__Text__
The Bacillus subtilis Extracytoplasmic Function σ Factor σ V Is Induced by Lysozyme and Provides Resistance to Lysozyme

Abstract

ABSTRACT Bacteria encounter numerous environmental stresses which can delay or inhibit their growth. Many bacteria utilize alternative σ factors to regulate subsets of genes required to overcome different extracellular assaults. The largest group of these alternative σ factors are the extracytoplasmic function (ECF) σ factors. In this paper, we demonstrate that the expression of the ECF σ factor σ V in Bacillus subtilis is induced specifically by lysozyme but not other cell wall-damaging agents. A mutation in sigV results in increased sensitivity to lysozyme killing, suggesting that σ V is required for lysozyme resistance. Using reverse transcription (RT)-PCR, we show that the previously uncharacterized gene yrhL (here referred to as oatA for O -acetyltransferase) is in a four-gene operon which includes sigV and rsiV . In quantitative RT-PCR experiments, the expression of oatA is induced by lysozyme stress. Lysozyme induction of oatA is dependent upon σ V . Overexpression of oatA in a sigV mutant restores lysozyme resistance to wild-type levels. This suggests that OatA is required for σ V -dependent resistance to lysozyme. We also tested the ability of lysozyme to induce the other ECF σ factors and found that only the expression of sigV is lysozyme inducible. However, we found that the other ECF σ factors contributed to lysozyme resistance. We found that sigX and sigM mutations alone had very little effect on lysozyme resistance but when combined with a sigV mutation resulted in significantly greater lysozyme sensitivity than the sigV mutation alone. This suggests that sigV , sigX , and sigM may act synergistically to control lysozyme resistance. In addition, we show that two ECF σ factor-regulated genes, dltA and pbpX , are required for lysozyme resistance. Thus, we have identified three independent mechanisms which B. subtilis utilizes to avoid killing by lysozyme.

__Source data__
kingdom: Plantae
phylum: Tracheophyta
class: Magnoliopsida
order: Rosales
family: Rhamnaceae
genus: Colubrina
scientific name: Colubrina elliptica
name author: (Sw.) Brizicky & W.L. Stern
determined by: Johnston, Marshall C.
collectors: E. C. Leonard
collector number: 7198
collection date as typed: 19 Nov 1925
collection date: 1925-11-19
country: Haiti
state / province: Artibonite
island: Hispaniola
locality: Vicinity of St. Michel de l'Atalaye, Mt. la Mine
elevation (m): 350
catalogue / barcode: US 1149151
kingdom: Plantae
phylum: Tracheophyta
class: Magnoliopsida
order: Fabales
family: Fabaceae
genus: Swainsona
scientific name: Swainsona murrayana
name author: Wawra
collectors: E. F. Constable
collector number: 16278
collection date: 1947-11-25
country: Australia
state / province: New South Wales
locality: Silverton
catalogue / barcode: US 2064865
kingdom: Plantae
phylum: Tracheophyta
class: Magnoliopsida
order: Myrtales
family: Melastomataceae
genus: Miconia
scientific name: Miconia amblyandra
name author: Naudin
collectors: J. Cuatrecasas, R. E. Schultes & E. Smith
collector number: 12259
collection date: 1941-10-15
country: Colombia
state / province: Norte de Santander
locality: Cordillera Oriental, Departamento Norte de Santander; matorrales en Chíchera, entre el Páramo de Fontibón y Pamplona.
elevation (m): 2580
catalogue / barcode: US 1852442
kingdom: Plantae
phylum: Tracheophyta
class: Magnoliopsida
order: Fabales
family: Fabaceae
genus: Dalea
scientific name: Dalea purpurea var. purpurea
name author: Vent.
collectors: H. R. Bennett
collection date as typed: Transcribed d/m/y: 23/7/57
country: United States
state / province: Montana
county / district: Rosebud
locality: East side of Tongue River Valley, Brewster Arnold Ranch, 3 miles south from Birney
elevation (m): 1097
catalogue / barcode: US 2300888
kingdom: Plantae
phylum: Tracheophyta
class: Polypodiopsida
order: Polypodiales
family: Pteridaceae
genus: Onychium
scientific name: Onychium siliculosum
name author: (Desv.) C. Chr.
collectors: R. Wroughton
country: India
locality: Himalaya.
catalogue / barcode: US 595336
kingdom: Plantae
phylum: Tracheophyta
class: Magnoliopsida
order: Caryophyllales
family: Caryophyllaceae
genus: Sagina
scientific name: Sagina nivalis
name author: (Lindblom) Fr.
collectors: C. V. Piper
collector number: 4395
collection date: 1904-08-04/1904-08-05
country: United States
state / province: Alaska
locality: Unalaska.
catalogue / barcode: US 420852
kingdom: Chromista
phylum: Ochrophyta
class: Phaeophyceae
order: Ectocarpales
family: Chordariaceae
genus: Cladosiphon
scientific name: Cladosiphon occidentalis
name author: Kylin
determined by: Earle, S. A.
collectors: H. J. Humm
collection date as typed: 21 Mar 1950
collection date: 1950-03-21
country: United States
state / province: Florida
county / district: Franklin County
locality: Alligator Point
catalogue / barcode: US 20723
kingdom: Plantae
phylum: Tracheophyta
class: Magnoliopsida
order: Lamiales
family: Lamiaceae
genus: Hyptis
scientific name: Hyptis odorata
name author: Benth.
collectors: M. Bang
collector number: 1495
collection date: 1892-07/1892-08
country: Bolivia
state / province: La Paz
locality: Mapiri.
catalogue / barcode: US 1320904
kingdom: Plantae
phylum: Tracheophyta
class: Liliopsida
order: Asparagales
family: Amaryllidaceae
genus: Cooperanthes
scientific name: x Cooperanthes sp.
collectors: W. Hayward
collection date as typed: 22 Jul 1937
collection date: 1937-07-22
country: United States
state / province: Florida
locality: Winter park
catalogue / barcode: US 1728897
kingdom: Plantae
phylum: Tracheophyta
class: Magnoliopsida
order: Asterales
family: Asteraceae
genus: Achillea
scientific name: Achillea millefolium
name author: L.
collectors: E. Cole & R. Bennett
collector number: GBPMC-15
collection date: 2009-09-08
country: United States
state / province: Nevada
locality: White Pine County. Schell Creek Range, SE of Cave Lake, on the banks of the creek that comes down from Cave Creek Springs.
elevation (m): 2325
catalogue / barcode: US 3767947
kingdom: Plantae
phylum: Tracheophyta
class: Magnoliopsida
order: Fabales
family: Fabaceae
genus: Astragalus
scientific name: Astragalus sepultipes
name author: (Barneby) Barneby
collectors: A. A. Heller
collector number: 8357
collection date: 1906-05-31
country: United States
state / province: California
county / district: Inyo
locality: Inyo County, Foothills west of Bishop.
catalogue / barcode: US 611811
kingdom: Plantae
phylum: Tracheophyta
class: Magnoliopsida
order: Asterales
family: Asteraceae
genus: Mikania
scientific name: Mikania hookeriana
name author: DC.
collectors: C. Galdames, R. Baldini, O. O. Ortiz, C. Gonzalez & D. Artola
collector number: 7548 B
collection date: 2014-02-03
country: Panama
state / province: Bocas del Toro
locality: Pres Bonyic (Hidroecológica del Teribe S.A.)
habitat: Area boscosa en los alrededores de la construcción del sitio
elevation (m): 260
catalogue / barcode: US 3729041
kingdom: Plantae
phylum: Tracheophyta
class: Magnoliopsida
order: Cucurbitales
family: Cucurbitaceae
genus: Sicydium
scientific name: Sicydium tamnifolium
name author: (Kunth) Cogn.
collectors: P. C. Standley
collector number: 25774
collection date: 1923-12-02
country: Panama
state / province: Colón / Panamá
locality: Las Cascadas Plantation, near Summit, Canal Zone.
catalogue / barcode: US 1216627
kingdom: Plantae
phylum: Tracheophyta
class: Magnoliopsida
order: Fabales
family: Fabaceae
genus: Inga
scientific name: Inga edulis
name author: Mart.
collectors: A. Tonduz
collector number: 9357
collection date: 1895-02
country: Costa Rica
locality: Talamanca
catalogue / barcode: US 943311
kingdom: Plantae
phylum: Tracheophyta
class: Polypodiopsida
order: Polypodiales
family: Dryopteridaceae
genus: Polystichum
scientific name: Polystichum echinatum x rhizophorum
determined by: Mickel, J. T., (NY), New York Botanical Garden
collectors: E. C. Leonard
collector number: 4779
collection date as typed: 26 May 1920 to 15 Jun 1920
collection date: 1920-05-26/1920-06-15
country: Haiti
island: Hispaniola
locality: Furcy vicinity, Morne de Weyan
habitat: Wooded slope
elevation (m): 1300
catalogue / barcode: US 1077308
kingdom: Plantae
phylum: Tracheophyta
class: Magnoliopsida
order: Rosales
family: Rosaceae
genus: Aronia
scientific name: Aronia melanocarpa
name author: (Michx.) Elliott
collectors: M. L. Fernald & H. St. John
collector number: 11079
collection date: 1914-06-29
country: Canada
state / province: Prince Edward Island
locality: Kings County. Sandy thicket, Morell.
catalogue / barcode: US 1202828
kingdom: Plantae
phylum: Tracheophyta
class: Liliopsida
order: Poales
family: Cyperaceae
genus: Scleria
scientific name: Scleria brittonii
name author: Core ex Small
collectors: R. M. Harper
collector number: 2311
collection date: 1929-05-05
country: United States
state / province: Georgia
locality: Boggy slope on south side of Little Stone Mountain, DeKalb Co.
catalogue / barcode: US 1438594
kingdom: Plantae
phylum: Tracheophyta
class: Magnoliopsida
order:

__What you should do__
In the abstract on the Bacillus subtilis σ factor σV, overexpressing which gene in a sigV mutant brings lysozyme resistance back to wild-type levels?

__Output__
oatA, previously known as yrhL.